The stipulation from voters can come from what will it do to tax dollars.

Kelly added, “…we talk about how much it will cost per $100,000 valuation of your home. And once we figure out on the exact number that we want to put forward to the voters, we'll have a number that corresponds to what kind of dollars that translates into additional taxes for people.”

Chief Newton understands that the proposed levy will raise taxes for those in the city limits. In his presentation at the work session that an officer’s shift, their focus is not always where it needs to be due to volume of calls and where they are needed most now. Hiring more officers for the police department can allow for more officers throughout the community and at the service to the people.

“We were simply just asked to provide a proposal which we think would be intentional, that we think we do provide the best service to our community and how we can accomplish that through staffing,” said Newton.

Commissioner McKenney shared that more personnel for the fire department can create safety based on arrival times.

“When there's a call for a fire department, the fire department wants to be there within 4 minutes. They get beyond 4 minutes. The damage is much more, and the loss of life potential is much more.”

Mayor Bob Kelly made a strong point that commission’s job is not to advise but to educate the citizens. They are to create what they feel is the best piece of legislature for voters to cast their ballot on.

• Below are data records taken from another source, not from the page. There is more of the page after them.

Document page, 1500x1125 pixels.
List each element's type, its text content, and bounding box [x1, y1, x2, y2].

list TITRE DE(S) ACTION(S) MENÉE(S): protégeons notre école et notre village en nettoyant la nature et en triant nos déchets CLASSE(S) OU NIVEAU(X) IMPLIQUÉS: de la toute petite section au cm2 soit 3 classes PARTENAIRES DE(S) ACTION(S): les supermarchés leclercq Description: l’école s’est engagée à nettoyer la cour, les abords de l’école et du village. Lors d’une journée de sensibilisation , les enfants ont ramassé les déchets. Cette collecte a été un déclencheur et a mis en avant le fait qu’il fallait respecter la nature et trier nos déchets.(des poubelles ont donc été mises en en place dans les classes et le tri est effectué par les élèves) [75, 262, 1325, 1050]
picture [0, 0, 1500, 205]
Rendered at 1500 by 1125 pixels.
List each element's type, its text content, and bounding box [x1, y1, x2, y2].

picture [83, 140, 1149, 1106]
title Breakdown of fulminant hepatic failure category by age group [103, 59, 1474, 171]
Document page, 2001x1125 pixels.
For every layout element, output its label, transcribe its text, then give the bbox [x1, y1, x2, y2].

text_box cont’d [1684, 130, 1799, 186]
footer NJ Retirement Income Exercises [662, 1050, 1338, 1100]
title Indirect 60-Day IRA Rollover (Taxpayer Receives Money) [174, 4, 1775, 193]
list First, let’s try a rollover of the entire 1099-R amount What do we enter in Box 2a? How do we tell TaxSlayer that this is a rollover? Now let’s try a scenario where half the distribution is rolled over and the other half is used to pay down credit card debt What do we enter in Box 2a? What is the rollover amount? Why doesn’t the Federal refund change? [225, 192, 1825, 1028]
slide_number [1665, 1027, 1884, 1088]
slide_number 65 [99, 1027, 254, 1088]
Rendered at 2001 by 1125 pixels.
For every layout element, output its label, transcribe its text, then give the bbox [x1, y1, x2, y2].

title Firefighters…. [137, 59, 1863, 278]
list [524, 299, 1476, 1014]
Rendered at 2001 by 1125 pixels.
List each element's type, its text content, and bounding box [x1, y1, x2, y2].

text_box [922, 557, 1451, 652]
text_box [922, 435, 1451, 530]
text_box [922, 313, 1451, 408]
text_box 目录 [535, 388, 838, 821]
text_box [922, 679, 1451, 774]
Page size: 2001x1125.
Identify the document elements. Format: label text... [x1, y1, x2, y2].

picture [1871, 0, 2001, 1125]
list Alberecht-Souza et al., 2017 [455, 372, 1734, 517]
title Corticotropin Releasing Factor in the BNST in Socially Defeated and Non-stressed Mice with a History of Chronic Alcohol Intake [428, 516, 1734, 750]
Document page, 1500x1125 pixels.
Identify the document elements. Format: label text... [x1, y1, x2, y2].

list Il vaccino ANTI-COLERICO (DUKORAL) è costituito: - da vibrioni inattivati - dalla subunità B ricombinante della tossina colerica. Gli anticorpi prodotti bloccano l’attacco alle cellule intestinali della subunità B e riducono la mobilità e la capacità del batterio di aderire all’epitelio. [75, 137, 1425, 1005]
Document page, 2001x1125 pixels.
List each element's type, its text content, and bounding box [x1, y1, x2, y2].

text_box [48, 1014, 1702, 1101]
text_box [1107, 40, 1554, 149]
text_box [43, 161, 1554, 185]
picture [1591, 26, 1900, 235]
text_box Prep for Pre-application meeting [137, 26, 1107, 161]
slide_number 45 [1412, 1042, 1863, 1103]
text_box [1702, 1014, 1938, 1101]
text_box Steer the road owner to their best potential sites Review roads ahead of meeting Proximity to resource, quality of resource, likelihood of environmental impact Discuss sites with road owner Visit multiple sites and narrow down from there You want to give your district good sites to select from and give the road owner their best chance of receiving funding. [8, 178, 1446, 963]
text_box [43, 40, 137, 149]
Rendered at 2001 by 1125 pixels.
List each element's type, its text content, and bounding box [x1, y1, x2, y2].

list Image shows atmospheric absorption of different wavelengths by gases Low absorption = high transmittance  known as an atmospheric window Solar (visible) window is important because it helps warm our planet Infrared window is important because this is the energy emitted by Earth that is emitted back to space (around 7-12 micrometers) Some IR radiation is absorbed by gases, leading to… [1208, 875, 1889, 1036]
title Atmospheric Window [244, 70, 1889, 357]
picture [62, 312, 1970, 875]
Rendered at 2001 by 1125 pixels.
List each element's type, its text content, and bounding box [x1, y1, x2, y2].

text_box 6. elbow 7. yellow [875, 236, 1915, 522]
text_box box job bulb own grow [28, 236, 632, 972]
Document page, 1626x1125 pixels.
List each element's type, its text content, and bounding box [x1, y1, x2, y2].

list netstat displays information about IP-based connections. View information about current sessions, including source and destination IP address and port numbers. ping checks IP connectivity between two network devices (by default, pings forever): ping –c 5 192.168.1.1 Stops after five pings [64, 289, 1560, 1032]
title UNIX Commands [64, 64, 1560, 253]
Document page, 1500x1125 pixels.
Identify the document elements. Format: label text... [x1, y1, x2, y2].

“We want to make sure that we have a lean proposition, both in our fire response, our police response, and our court response to the additional firefighters and police officers that are there. So, we'll be trying to pare down the numbers to make it a minimal amount of a request so that the voters will have to sacrifice or be asked to sacrifice as little as possible to increase the services.” Mayor Kelly said.

Police Chief Newton reiterated that this levy is only in the infancy of its proposal and discussion throughout the commission will continue throughout the year until the best plan is approved.

McKenney added, “…We’re on the edge of failure, our community is treading water, the police department is treading water, the fire department is treading water. It is not going to get better, our community is growing, so we need to offer this to the community. The community will make the decision and we’ll see what happens.”